- Portrait of Antoni Klawiter
- Church: Catholic Church

Orders
- Ordination: 1859

Personal details
- Born: November 12, 1836 Chojnice, Kingdom of Prussia
- Died: September 30, 1913 (aged 76) Mikado, Saskatchewan
- Denomination: Roman Catholic

= Antoni Klawiter =

Polish Catholic priest

Antoni Klawiter (1836–1913) was a Roman Catholic and later independent Polish Catholic priest, was born in Prussian Chojnice (then known in German as Konitz, now in modern Poland), on November 12, 1836. The scholarly consensus is that he was the son of Polonized Germans; by virtue of his Kashubian birthplace and his later experience pastoring Kashubians in Winona, Minnesota, he will not have been unfamiliar with the Kashubian culture. In 1859, he was ordained a Roman Catholic priest in Włocławek, and became four years afterward one of many Polish priests who were involved with the Polish Insurrection of 1863. In late 1873 or early 1874, Father Klawiter emigrated to the United States.

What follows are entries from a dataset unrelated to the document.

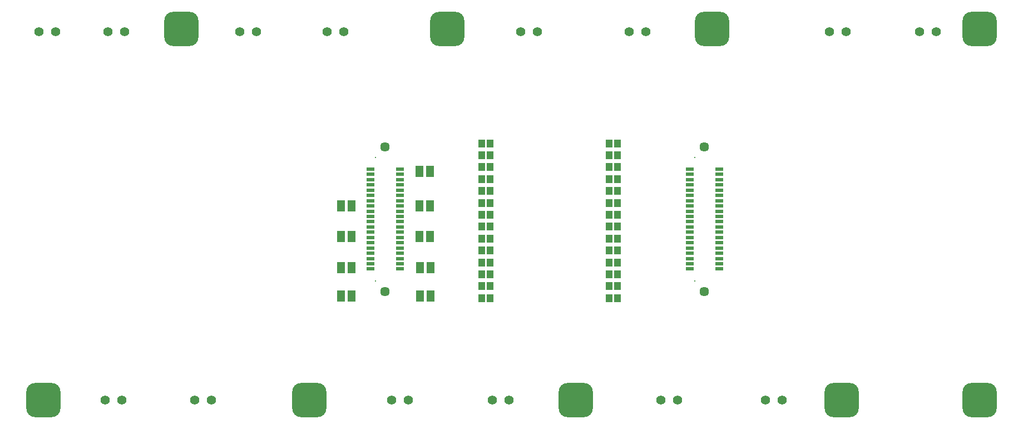
<source format=gbr>
%TF.GenerationSoftware,Altium Limited,Altium Designer,19.1.8 (144)*%
G04 Layer_Color=8388736*
%FSLAX26Y26*%
%MOIN*%
%TF.FileFunction,Soldermask,Top*%
%TF.Part,Single*%
G01*
G75*
%TA.AperFunction,ComponentPad*%
%ADD20C,0.055244*%
%ADD21C,0.057087*%
%ADD22C,0.008000*%
%TA.AperFunction,SMDPad,CuDef*%
G04:AMPARAMS|DCode=26|XSize=204.85mil|YSize=204.85mil|CornerRadius=53.213mil|HoleSize=0mil|Usage=FLASHONLY|Rotation=0.000|XOffset=0mil|YOffset=0mil|HoleType=Round|Shape=RoundedRectangle|*
%AMROUNDEDRECTD26*
21,1,0.204850,0.098425,0,0,0.0*
21,1,0.098425,0.204850,0,0,0.0*
1,1,0.106425,0.049213,-0.049213*
1,1,0.106425,-0.049213,-0.049213*
1,1,0.106425,-0.049213,0.049213*
1,1,0.106425,0.049213,0.049213*
%
%ADD26ROUNDEDRECTD26*%
%ADD27R,0.047370X0.065087*%
%ADD28R,0.041465X0.045402*%
%ADD29R,0.047244X0.023622*%
D20*
X4725000Y196850D02*
D03*
X4625000D02*
D03*
X4100000D02*
D03*
X4000000D02*
D03*
X2990000D02*
D03*
X3090000D02*
D03*
X2485000D02*
D03*
X2385000D02*
D03*
X1305000D02*
D03*
X1205000D02*
D03*
X372047Y2401574D02*
D03*
X272047D02*
D03*
X785433D02*
D03*
X685433D02*
D03*
X1575000D02*
D03*
X1475000D02*
D03*
X2100000D02*
D03*
X2000000D02*
D03*
X3260000D02*
D03*
X3160000D02*
D03*
X3910000D02*
D03*
X3810000D02*
D03*
X5110000D02*
D03*
X5010000D02*
D03*
X5650000D02*
D03*
X5550000D02*
D03*
X770000Y196850D02*
D03*
X670000D02*
D03*
D21*
X2346850Y846456D02*
D03*
Y1712598D02*
D03*
X4260236Y846456D02*
D03*
Y1712598D02*
D03*
D22*
X2287796Y909448D02*
D03*
Y1649606D02*
D03*
X4201182Y909448D02*
D03*
Y1649606D02*
D03*
D26*
X1125788Y2417204D02*
D03*
X5909252Y196732D02*
D03*
X5082480D02*
D03*
X3487992D02*
D03*
X1893504D02*
D03*
X299016D02*
D03*
X5909252Y2417204D02*
D03*
X2720276D02*
D03*
X4305000D02*
D03*
D27*
X2617480Y1565000D02*
D03*
X2552519D02*
D03*
X2147479Y1360001D02*
D03*
X2082519D02*
D03*
X2552520Y1175000D02*
D03*
X2617480D02*
D03*
X2555000Y990000D02*
D03*
X2619960D02*
D03*
X2555040Y820000D02*
D03*
X2620000D02*
D03*
X2082519D02*
D03*
X2147481D02*
D03*
X2082519Y990000D02*
D03*
X2147481D02*
D03*
X2082519Y1175000D02*
D03*
X2147479D02*
D03*
X2617480Y1360001D02*
D03*
X2552520D02*
D03*
D28*
X2977364Y1233889D02*
D03*
X2926182D02*
D03*
X2977362Y1376485D02*
D03*
X2926182D02*
D03*
X2977362Y806102D02*
D03*
X2926182D02*
D03*
X2977362Y1519081D02*
D03*
X2926182D02*
D03*
X2977362Y1162591D02*
D03*
X2926180D02*
D03*
X2977362Y1661676D02*
D03*
X2926182D02*
D03*
X2977362Y948701D02*
D03*
X2926182D02*
D03*
X2977364Y877402D02*
D03*
X2926182D02*
D03*
X2977362Y1305187D02*
D03*
X2926180D02*
D03*
X2977362Y1590378D02*
D03*
X2926180D02*
D03*
X2977364Y1447783D02*
D03*
X2926182D02*
D03*
X2977362Y1732974D02*
D03*
X2926182D02*
D03*
X2977364Y1091294D02*
D03*
X2926182D02*
D03*
X2977362Y1019996D02*
D03*
X2926182D02*
D03*
X3687993Y1732974D02*
D03*
X3739175D02*
D03*
X3687993Y1590378D02*
D03*
X3739175D02*
D03*
X3687993Y877402D02*
D03*
X3739173D02*
D03*
X3687991Y948701D02*
D03*
X3739173D02*
D03*
X3687993Y1519081D02*
D03*
X3739173D02*
D03*
X3687993Y806102D02*
D03*
X3739173D02*
D03*
X3687993Y1305187D02*
D03*
X3739173D02*
D03*
X3687993Y1019996D02*
D03*
X3739175D02*
D03*
X3687993Y1447783D02*
D03*
X3739175D02*
D03*
X3687993Y1233889D02*
D03*
X3739175D02*
D03*
X3687993Y1091294D02*
D03*
X3739175D02*
D03*
X3687993Y1376485D02*
D03*
X3739173D02*
D03*
X3687993Y1162591D02*
D03*
X3739173D02*
D03*
X3687991Y1661676D02*
D03*
X3739173D02*
D03*
D29*
X2257848Y1578740D02*
D03*
X2435854D02*
D03*
X2257848Y1547244D02*
D03*
X2435854D02*
D03*
X2257848Y1515748D02*
D03*
X2435854D02*
D03*
X2257848Y1484252D02*
D03*
X2435854D02*
D03*
X2257848Y1452756D02*
D03*
X2435854D02*
D03*
X2257848Y1421260D02*
D03*
X2435854D02*
D03*
X2257848Y1389764D02*
D03*
X2435854D02*
D03*
X2257848Y1358268D02*
D03*
X2435854D02*
D03*
X2257848Y1326772D02*
D03*
X2435854D02*
D03*
X2257848Y1295276D02*
D03*
X2435854D02*
D03*
X2257848Y1263780D02*
D03*
X2435854D02*
D03*
X2257848Y1232284D02*
D03*
X2435854D02*
D03*
X2257848Y1200788D02*
D03*
X2435854D02*
D03*
X2257848Y1169292D02*
D03*
X2435854D02*
D03*
X2257848Y1137796D02*
D03*
X2435854D02*
D03*
X2257848Y1106300D02*
D03*
X2435854D02*
D03*
X2257848Y1074804D02*
D03*
X2435854D02*
D03*
X2257848Y1043308D02*
D03*
X2435854D02*
D03*
X2257848Y1011812D02*
D03*
X2435854D02*
D03*
X2257848Y980314D02*
D03*
X2435854D02*
D03*
X4171234Y1578740D02*
D03*
X4349240D02*
D03*
X4171234Y1547244D02*
D03*
X4349240D02*
D03*
X4171234Y1515748D02*
D03*
X4349240D02*
D03*
X4171234Y1484252D02*
D03*
X4349240D02*
D03*
X4171234Y1452756D02*
D03*
X4349240D02*
D03*
X4171234Y1421260D02*
D03*
X4349240D02*
D03*
X4171234Y1389764D02*
D03*
X4349240D02*
D03*
X4171234Y1358268D02*
D03*
X4349240D02*
D03*
X4171234Y1326772D02*
D03*
X4349240D02*
D03*
X4171234Y1295276D02*
D03*
X4349240D02*
D03*
X4171234Y1263780D02*
D03*
X4349240D02*
D03*
X4171234Y1232284D02*
D03*
X4349240D02*
D03*
X4171234Y1200788D02*
D03*
X4349240D02*
D03*
X4171234Y1169292D02*
D03*
X4349240D02*
D03*
X4171234Y1137796D02*
D03*
X4349240D02*
D03*
X4171234Y1106300D02*
D03*
X4349240D02*
D03*
X4171234Y1074804D02*
D03*
X4349240D02*
D03*
X4171234Y1043308D02*
D03*
X4349240D02*
D03*
X4171234Y1011812D02*
D03*
X4349240D02*
D03*
X4171234Y980314D02*
D03*
X4349240D02*
D03*
%TF.MD5,492dbb902ce2fb94fb8f0446b6809b55*%
M02*

</source>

==As Roman Catholic priest==
Upon reaching America, Klawiter served as an assistant in various Chicago and Pittsburgh parishes. In October 1873 he became the first pastor of Saint Stanislaus Kostka in Pittsburgh, which he established in a former Presbyterian church on Penn Avenue; a parish school was established in the church basement. However, inter-parish strife forced Bishop John Tuigg of Pittsburgh to remove Klawiter from his position in 1877. As Stanley L. Cuba well observes, Klawiter's problems at his first pastorate "characterize practically all of his subsequent assignments in both Polish Roman and National Catholic Churches." Such was the case at Saint Anthony's Parish, which Klawiter founded at New Poznan, (now Farwell), Nebraska in 1878. He left New Poznan in December 1878 to help found Saint Stanislaus Kostka Church in Saint Louis, Missouri, returning to New Poznan for just enough time to alienate the parishioners at Saint Anthony and to be forced to leave. Klawiter then moved to New York State, where he pastored Saint Hyacinth's Parish in Dunkirk (1881–1884) and founded Saint Adalbert's Parish in Buffalo (1886–1890). After various intrigues forced Klawiter from the Diocese of Buffalo, he pastored Saint Stanislaus Bishop and Martyr in Newark, New Jersey (1891–1892) and Saint Stanislaus Bishop and Martyr in Meriden, Connecticut (1892–1893). His final stint as a Roman Catholic pastor began in September 1893 at Saint Stanislaus Kostka in Winona, Minnesota, which was becoming known by now as the "Kashubian Capital of America." There he began the building of a huge new church but was forced, at least partially, by a feud with the Kashubian poet turned American newspaper editor, Hieronim Derdowski, to leave Winona in the Spring of 1894.

==As Independent Catholic priest==
In 1895, Klawiter became pastor of Mother of the Holy Rosary, an independent Catholic church formed in Buffalo by dissident members of Saint Adalbert's. For this he was excommunicated by the bishop of Buffalo, Stephen V. Ryan. However, he fell afoul of a dispute between his parishioners over which independent Catholic church the parish would affiliate itself with, and left in 1896. He then pursued opportunities with Polish-speaking Roman Catholic parishes in Cleveland, Ohio and near Denver, Colorado. These failing, Klawiter associated himself in 1897 with Bishop Franciszek Hodur of the newly formed Polish National Catholic Church. He held several pastorates in the National Catholic Church before he left it in 1901 for the independent Catholic church overseen by Reverend Antoni Kozlowski of Chicago. In 1906, Klawiter relocated to Manitoba, where he became pastor of Winnipeg's independent Our Lady of Czestochowa Parish in 1907. He left, however, when it decided to affiliate with the National Catholic Church of Bishop Hodur. Afterward, Klawiter served as a mission priest in Mikado, Saskatchewan until his death on September 30, 1913. In the words of the Roman Catholic priest and chronicler of American Polonia, Father Waclaw Kruszka, it was easier to say where Klawiter had not served than where he actually had served.